▶ [Document passage]
"""
AMENDMENT Number one TO amended and restated forbearance AGREEMENT
Exhibit 10.1
AMENDMENT Number one TO
amended and restated forbearance AGREEMENT
This AMENDMENT NUMBER ONE TO AMENDED AND RESTATED FORBEARANCE AGREEMENT (this “Amendment”) is dated as of May 6, 2024, and is entered into among VINTAGE WINE ESTATES, INC., a Nevada corporation ("Holdings"), VINTAGE WINE ESTATES, INC., a California corporation ("Borrower Agent"), each Subsidiary of Borrower Agent party to this Agreement (together with Borrower Agent, each a "Borrower" and, collectively, the "Borrowers"), the financial institutions party to this Amendment as lenders (the "Consenting Lenders"), and BMO BANK N.A., as successor in interest to Bank of the West (“BMO”), as administrative agent, documentation agent, syndication agent and collateral agent for the Lenders (in such capacity, together with its successors and permitted assigns in such capacity, “Agent”).
"""
▶ [Input data]
"""
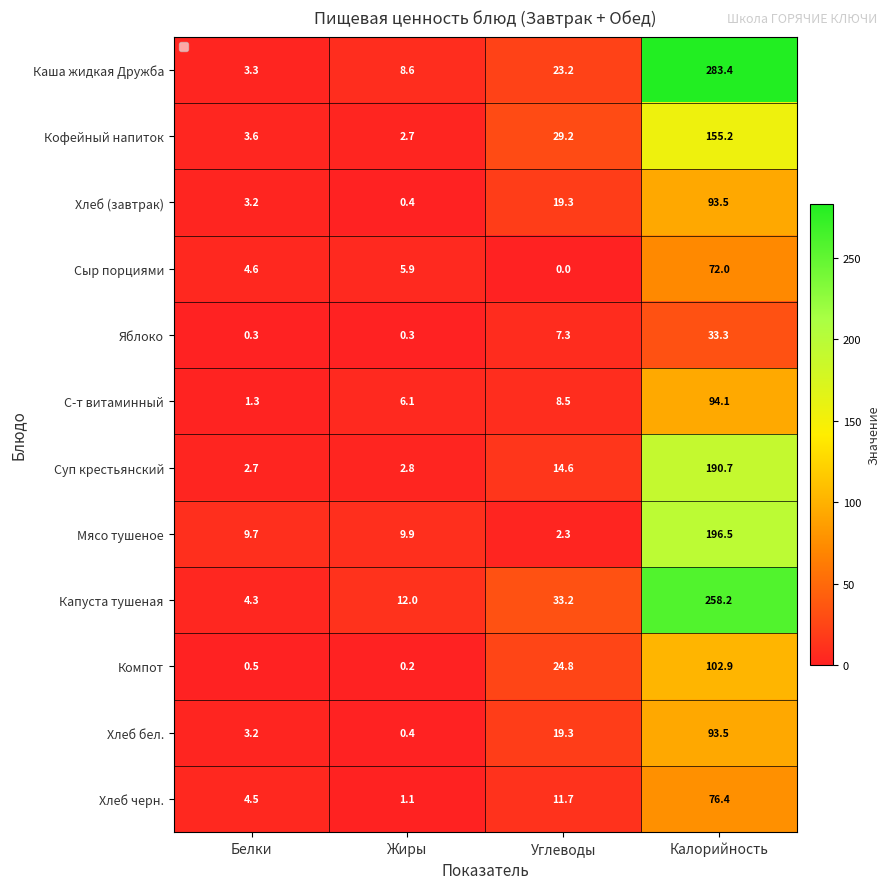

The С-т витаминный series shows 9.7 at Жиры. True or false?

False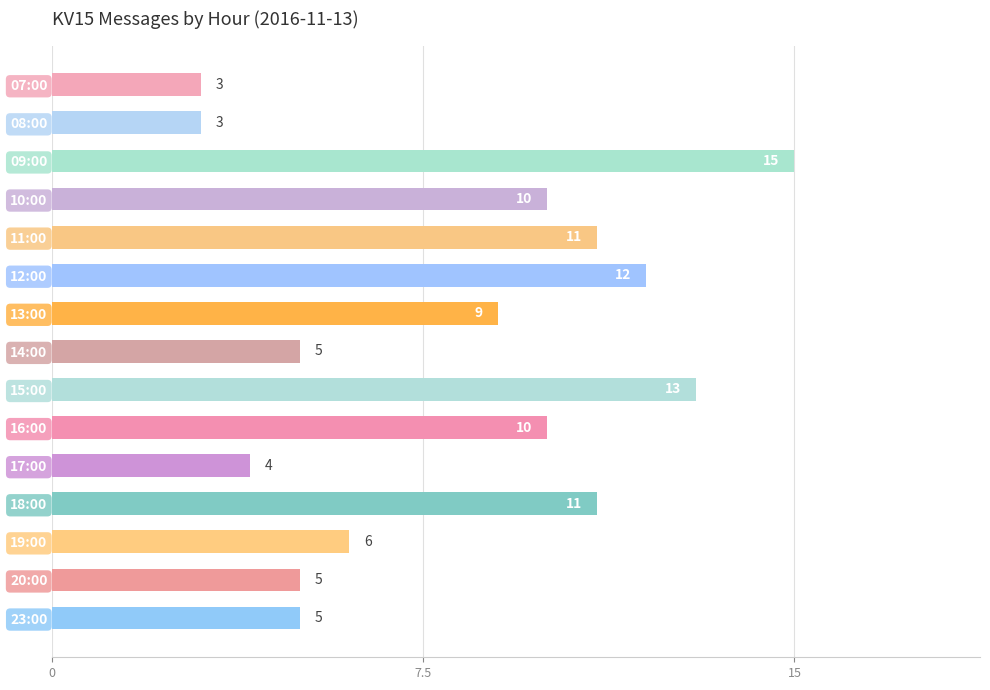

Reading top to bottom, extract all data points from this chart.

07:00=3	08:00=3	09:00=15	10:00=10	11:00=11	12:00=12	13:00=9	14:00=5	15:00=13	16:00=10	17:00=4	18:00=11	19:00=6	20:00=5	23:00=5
"""
▶ [Task description]
Answer these about the forbearance agreement amendment above, one line each:
1. Under what exhibit number is the amendment filed?
2. As of what date is the amendment dated?
3. BMO Bank N.A. is named as successor in interest to which bank?

▶ [Task answer]
1. Exhibit 10.1
2. May 6, 2024
3. Bank of the West